A.6 “Grant” means the total number of Restricted Shares granted and issued to Grantee pursuant to Section 1 of the Agreement.
A.7 “One-Year Continued Board Service Performance Goal” means, subject to Section 2.2 and Sections 5.2 and 5.3 of the Agreement, that Xxxxxxx has served continuously as a director of the Corporation for the period from the Award Date through (and including) the earlier of the day immediately preceding: (a) the date of the 200 annual meeting of the Corporation’s shareholders; (b) the date Grantee ceases to serve as a director of the Corporation due to disability or pursuant to a Board policy that requires Xxxxxxx’s retirement or resignation as a director; and (c) the date of Xxxxxxx’s death.
A.8 “Performance Goal” means either of the One-Year Continued Board Service Performance Goal or the Two-Year Continued Board Service Performance Goal.
A.9 “Person” has the meaning given in Section 3(a)(9) of the Exchange Act and also includes any syndicate or group deemed to be a person under Section 13(d)(3) of the Exchange Act.
A.10 “Restricted Period” means, subject to early termination pursuant to Section 2.2, Section 5.2 or Section 5.3 of the Agreement: (a) with respect to fifty percent (50%) of the Restricted Shares, the period that begins on the Award Date and ends on the day immediately preceding the date of the 200 annual meeting of the Corporation’s shareholders; and (b) with respect to the remaining fifty percent (50%) of the Restricted Shares, the period that begins on the Award Date and ends on the day immediately preceding the date of the 200 annual meeting of the Corporation’s shareholders.

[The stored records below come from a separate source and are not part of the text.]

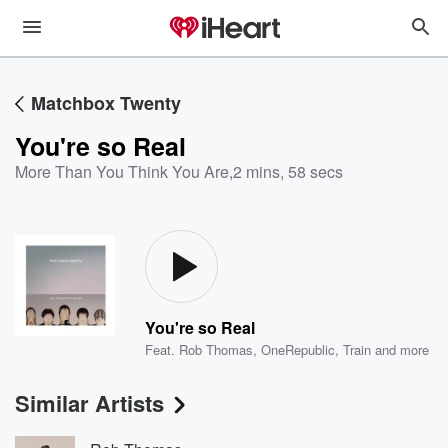
Matchbox Twenty
You're so Real
More Than You Think You Are
,
2 mins, 58 secs
You're so Real
Feat.
Rob Thomas
,
OneRepublic
,
Train
and more
Similar Artists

A.11 “Two-Year Continued Board Service Performance Goal” means, subject to Section 2.2 and Sections 5.2 and 5.3 of the Agreement, that Xxxxxxx has served continuously as a director of the Corporation for the period from the Award Date through (and including) the earlier of the day immediately preceding: (a) the date of the 200 annual meeting of the Corporation’s shareholders; (b) the date Grantee ceases to serve as a director of the Corporation due to disability or pursuant to a Board policy that requires Xxxxxxx’s retirement or resignation as a director; and (c) the date of Xxxxxxx’s death.
A.12 “Unvested Shares” means any Restricted Shares that are not Awarded Shares.